EXERCISE DETAILS: Every entry must be repeated exactly. Exclude all pictures.

Lens and sensor metadata:
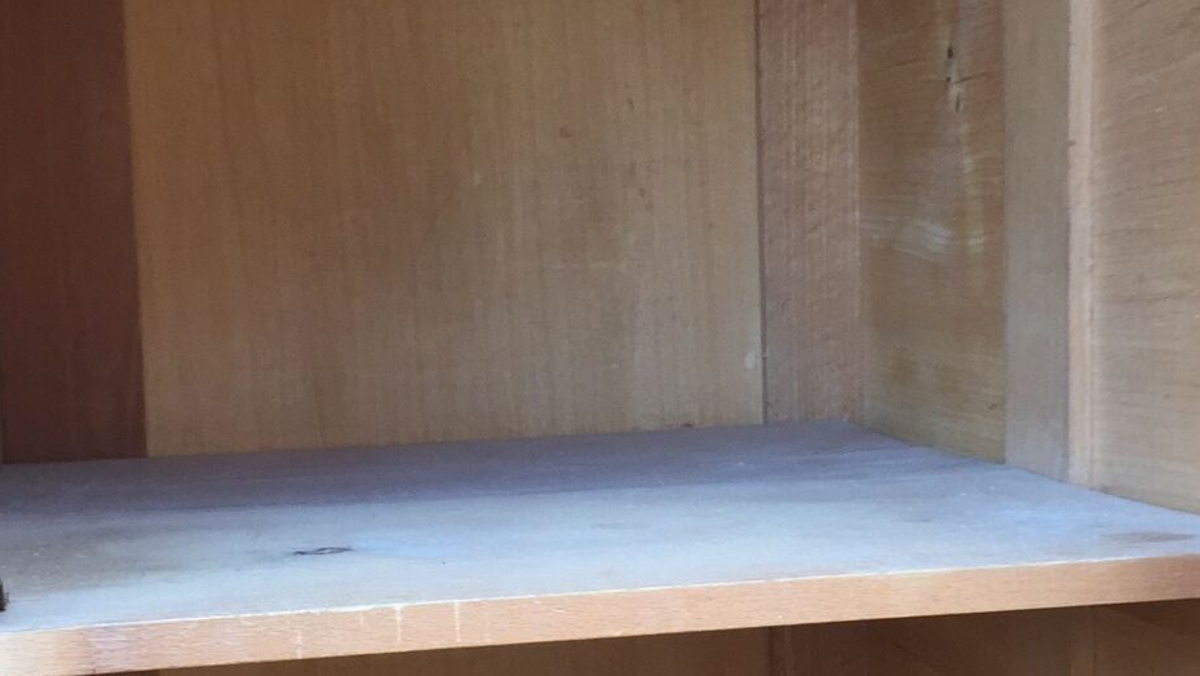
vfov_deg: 17.7
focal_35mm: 68
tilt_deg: -8.4
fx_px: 2164
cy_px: 485
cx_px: 517
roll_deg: +1.2
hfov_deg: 31.0
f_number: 2.2
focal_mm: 4.15
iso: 50
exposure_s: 1/100
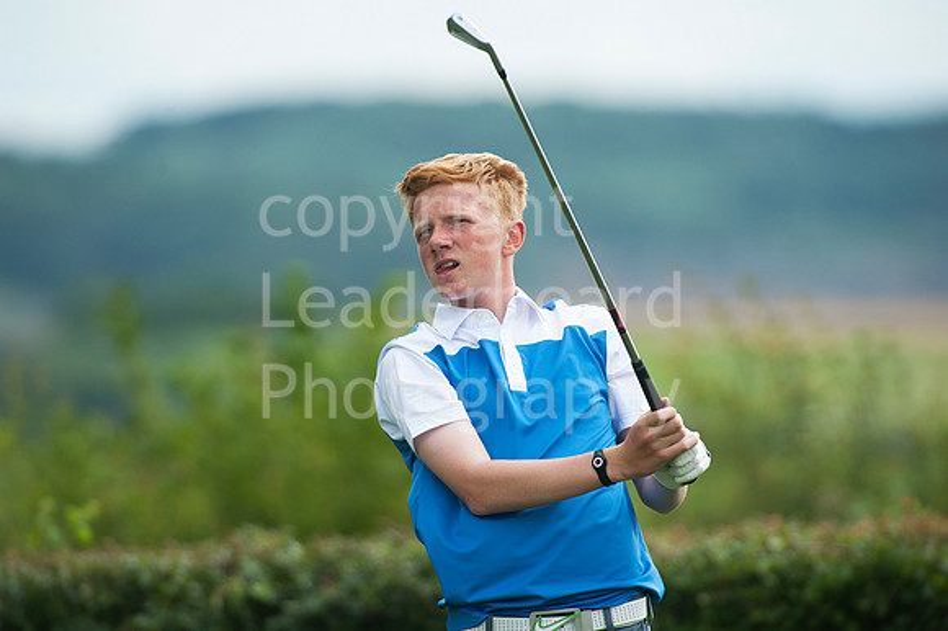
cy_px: 316
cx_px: 474
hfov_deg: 3.4
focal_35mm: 600
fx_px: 15790
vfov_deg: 2.3
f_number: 5.6
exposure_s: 1/1600
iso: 800
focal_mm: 600
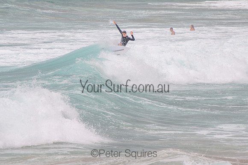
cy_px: 60
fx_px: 3792
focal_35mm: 550
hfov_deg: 3.7
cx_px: 144
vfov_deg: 2.5
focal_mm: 400
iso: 125
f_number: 5.6
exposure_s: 1/2000
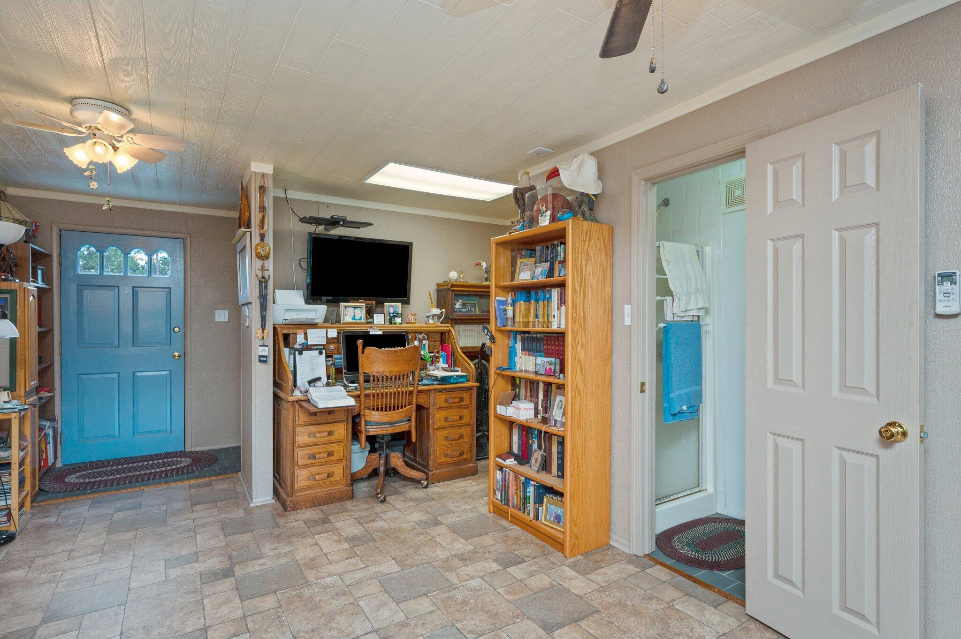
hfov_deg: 88.5
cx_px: 480
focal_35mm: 18
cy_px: 320
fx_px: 493
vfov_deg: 65.9
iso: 500
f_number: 9
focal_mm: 18.5
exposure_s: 1/30
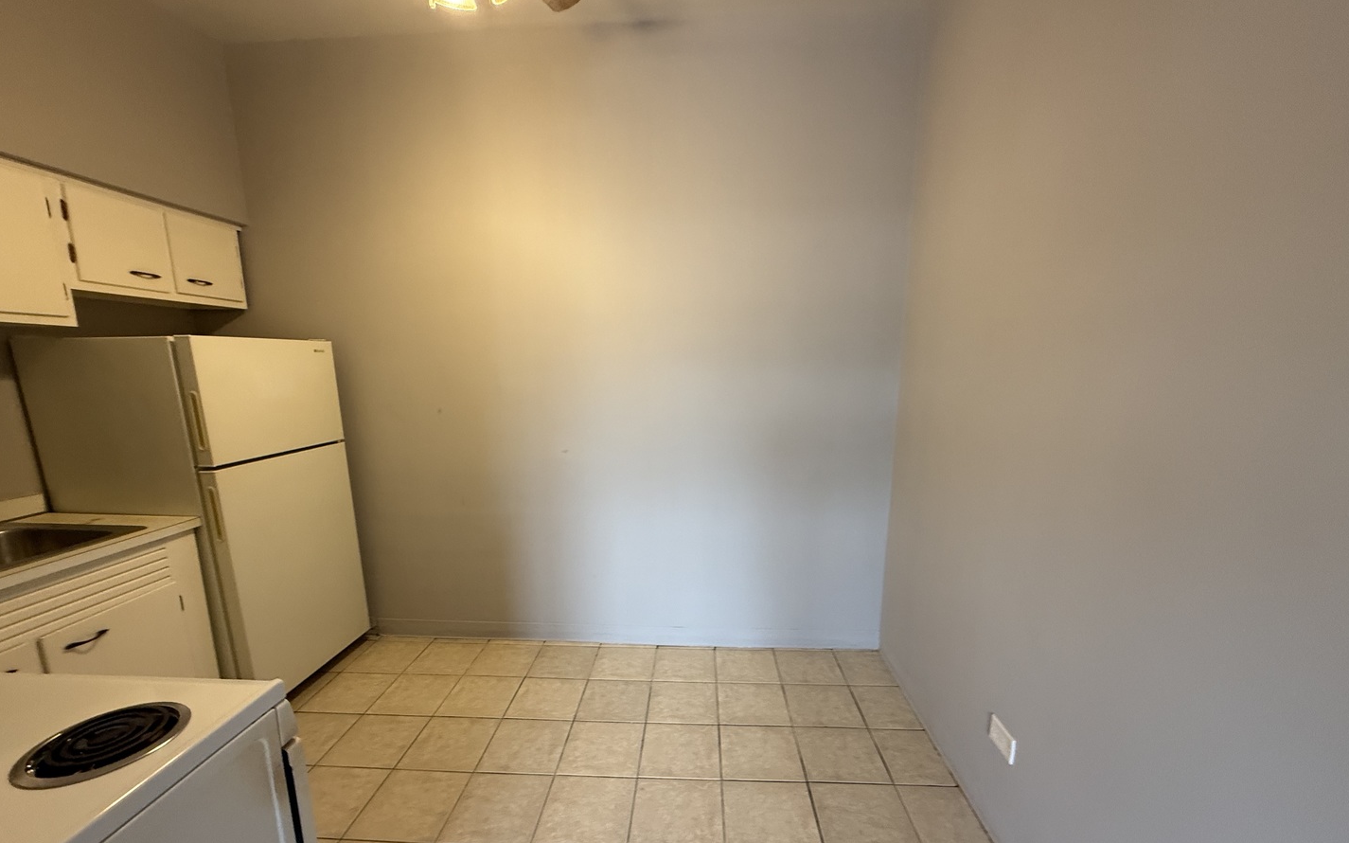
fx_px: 551
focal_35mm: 15
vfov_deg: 74.4
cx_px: 672
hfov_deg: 101.5
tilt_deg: -9.8
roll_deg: -3.1
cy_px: 477
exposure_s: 1/60
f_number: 2.2
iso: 160
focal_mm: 2.22
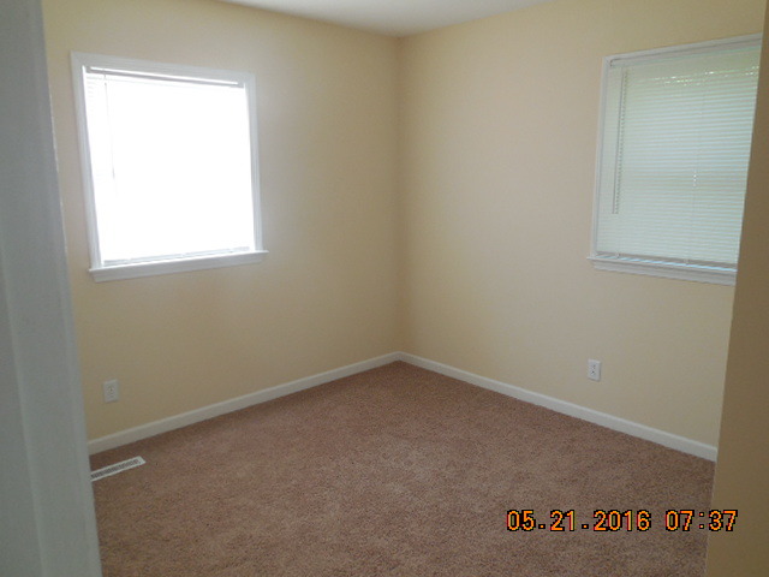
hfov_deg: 69.4
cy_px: 288
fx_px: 555
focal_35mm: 25
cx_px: 384
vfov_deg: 54.9
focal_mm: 4.5
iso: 200
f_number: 3.1
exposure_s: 1/30
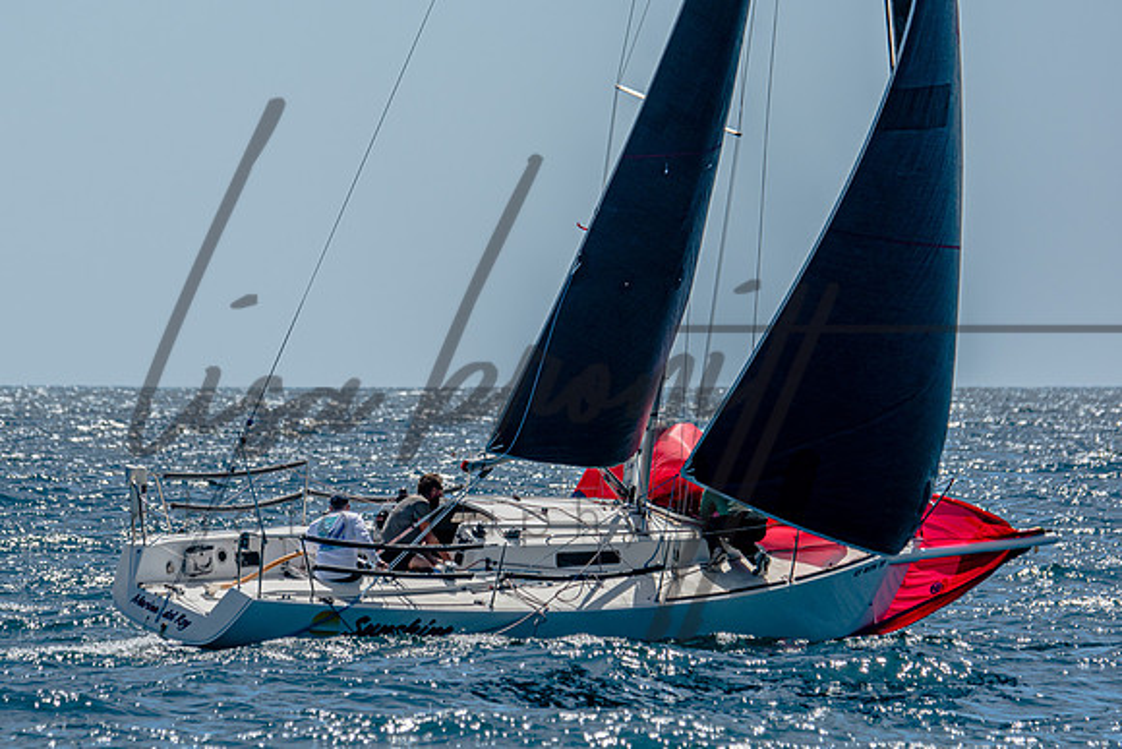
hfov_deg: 4.4
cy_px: 413
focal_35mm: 465
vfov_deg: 3.0
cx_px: 485
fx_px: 14508
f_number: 5.6
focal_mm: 270
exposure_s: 1/2000
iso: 200
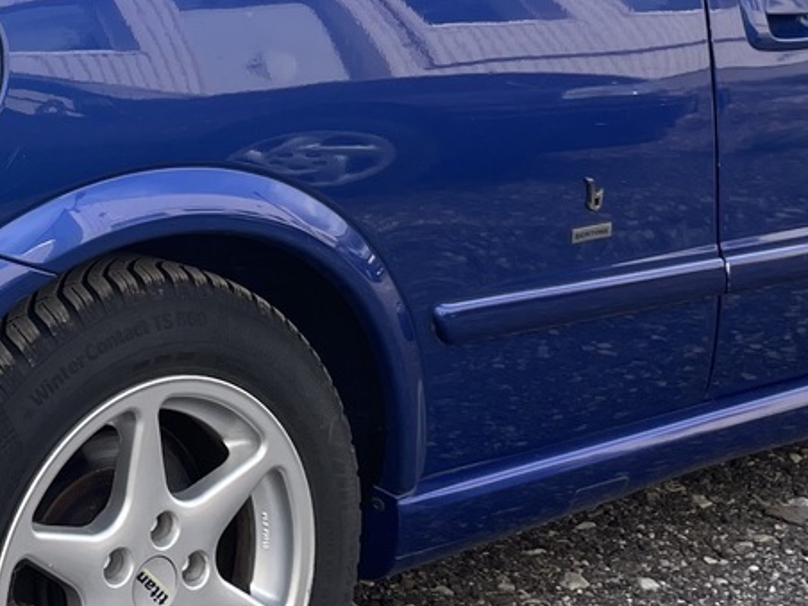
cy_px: -57
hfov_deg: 21.0
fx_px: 2147
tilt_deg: -6.1
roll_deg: -0.5
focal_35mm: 92
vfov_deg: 15.6
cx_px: 129
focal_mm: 4.2
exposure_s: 1/1195
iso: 32
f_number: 1.6
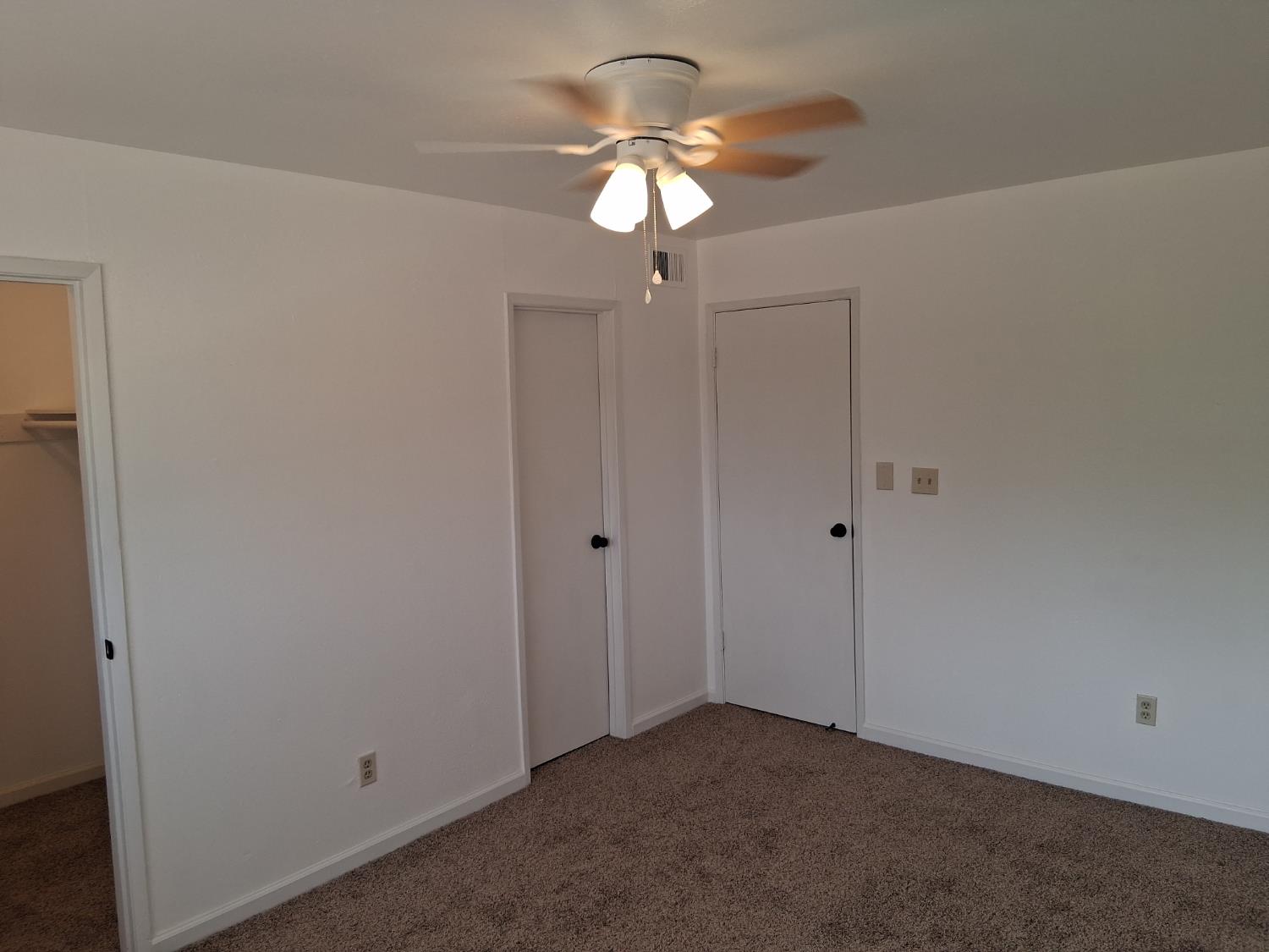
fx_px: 953
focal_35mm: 26
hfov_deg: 67.3
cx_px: 634
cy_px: 476
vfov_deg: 53.1
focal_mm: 3.98
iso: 25
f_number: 1.8
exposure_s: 1/100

EXERCISE RESPONSE:
vfov_deg: 17.7
focal_35mm: 68
tilt_deg: -8.4
fx_px: 2164
cy_px: 485
cx_px: 517
roll_deg: +1.2
hfov_deg: 31.0
f_number: 2.2
focal_mm: 4.15
iso: 50
exposure_s: 1/100
cy_px: 316
cx_px: 474
hfov_deg: 3.4
focal_35mm: 600
fx_px: 15790
vfov_deg: 2.3
f_number: 5.6
exposure_s: 1/1600
iso: 800
focal_mm: 600
cy_px: 60
fx_px: 3792
focal_35mm: 550
hfov_deg: 3.7
cx_px: 144
vfov_deg: 2.5
focal_mm: 400
iso: 125
f_number: 5.6
exposure_s: 1/2000
hfov_deg: 88.5
cx_px: 480
focal_35mm: 18
cy_px: 320
fx_px: 493
vfov_deg: 65.9
iso: 500
f_number: 9
focal_mm: 18.5
exposure_s: 1/30
fx_px: 551
focal_35mm: 15
vfov_deg: 74.4
cx_px: 672
hfov_deg: 101.5
tilt_deg: -9.8
roll_deg: -3.1
cy_px: 477
exposure_s: 1/60
f_number: 2.2
iso: 160
focal_mm: 2.22
hfov_deg: 69.4
cy_px: 288
fx_px: 555
focal_35mm: 25
cx_px: 384
vfov_deg: 54.9
focal_mm: 4.5
iso: 200
f_number: 3.1
exposure_s: 1/30
hfov_deg: 4.4
cy_px: 413
focal_35mm: 465
vfov_deg: 3.0
cx_px: 485
fx_px: 14508
f_number: 5.6
focal_mm: 270
exposure_s: 1/2000
iso: 200
cy_px: -57
hfov_deg: 21.0
fx_px: 2147
tilt_deg: -6.1
roll_deg: -0.5
focal_35mm: 92
vfov_deg: 15.6
cx_px: 129
focal_mm: 4.2
exposure_s: 1/1195
iso: 32
f_number: 1.6
fx_px: 953
focal_35mm: 26
hfov_deg: 67.3
cx_px: 634
cy_px: 476
vfov_deg: 53.1
focal_mm: 3.98
iso: 25
f_number: 1.8
exposure_s: 1/100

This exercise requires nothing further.